In this case, we have 5 run-stop events of the total 50 events that have occurred. So \(P_c = 45/50\), i.e., \(P_c = 0.9\). Hence, \(m = 7\). With the proper value of \(m\), we need to determine the codes for the seven remainder values of 0, 1, 2, 3, 4, 5 and 6. It turns out that, were there 8 remainder values, each would be of 3 bits (000, 001, 010, 011, 100, 101, 110 and 111). With seven values, it means that the first value can be of only two bits: 00 (the union of 000 and 001). So the next six values are 010 through 111.

The encoding of runs 7, 13, 8, 6, 11 proceeds as follows. 7: 1000, 13: 10111, 8: 10010, 6: 0111, 11: 10101.

Concatenating the individual runs onto a single code string, we have

10001011110010011110101

which is 23 coded bits instead of 50 uncoded bits.

Decoding

  1. Parse off the leading 1s (which may be none) up to and including the first delimiting 0 that ends the unary code used for “divider”.
  2. Set the “divider” equal to the number of leading 1s.
  3. The value of “remainder” can be determined by traversing the “tree” until you reach the leaf. (Huffman tree of \(m\) equi-probable symbols.)
  4. Once “divider” and “remainder” are calculated from the code string, the number of runs of the zeros can be determined as (“divider” \(\times\) \(m\)) + “remainder”, and this code string is followed by “1”, the stop symbol.

References

[1] P. G. Howard and J. S. Vitter, “Fast and Efficient Lossless Image Compression,” Proc. Data Compression Conference, pp. 351-360, Mar. 1993.

[2] M. J. Weinberger, G. Seroussi, and G. Sapiro, “LOCO-I: A Low Complexity, Context-Based, Lossless Image Compression Algorithm,” Proc. of the Int.

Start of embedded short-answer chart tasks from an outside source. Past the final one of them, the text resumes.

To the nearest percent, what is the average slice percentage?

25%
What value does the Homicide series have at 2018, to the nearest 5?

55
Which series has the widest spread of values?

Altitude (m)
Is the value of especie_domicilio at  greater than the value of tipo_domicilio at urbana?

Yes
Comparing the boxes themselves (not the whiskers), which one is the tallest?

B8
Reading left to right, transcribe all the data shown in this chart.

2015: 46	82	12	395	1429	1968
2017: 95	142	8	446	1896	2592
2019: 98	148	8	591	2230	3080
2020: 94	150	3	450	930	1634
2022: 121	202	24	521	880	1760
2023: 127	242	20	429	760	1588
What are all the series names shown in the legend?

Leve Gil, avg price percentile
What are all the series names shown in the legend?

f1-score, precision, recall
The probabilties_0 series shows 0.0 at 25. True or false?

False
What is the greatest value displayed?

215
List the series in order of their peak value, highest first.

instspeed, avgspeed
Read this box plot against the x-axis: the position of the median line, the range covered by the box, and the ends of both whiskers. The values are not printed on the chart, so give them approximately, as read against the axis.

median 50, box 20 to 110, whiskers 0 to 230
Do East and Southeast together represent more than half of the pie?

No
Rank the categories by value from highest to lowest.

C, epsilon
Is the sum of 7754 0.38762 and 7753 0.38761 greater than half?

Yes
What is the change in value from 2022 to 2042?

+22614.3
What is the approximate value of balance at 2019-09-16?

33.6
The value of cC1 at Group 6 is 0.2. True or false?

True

Data Compression Conference, pp. 140-149, March 1996.

[3] Glen G. Langdon, Jr., “Data Compression,” CE108. W99, Department of Computer Engineering, University of California at Santa Cruz. http://www.cse.ucsc.edu/classes/cmpe263/Winter01/

Bibliography

[1] E. M. Gabidulin, P. Z. Fan and M. Darnell, “Autocorrelation of Golomb sequences,” IEE Proc. Comm., Vol. 142, No. 5, October 1995.

[2] Robert F. Rice, “Lossless Coding Standards for Space Data Systems,” Jet Propulsion Laboratory Technical Report, California Institute of Technology, Pasadena, California.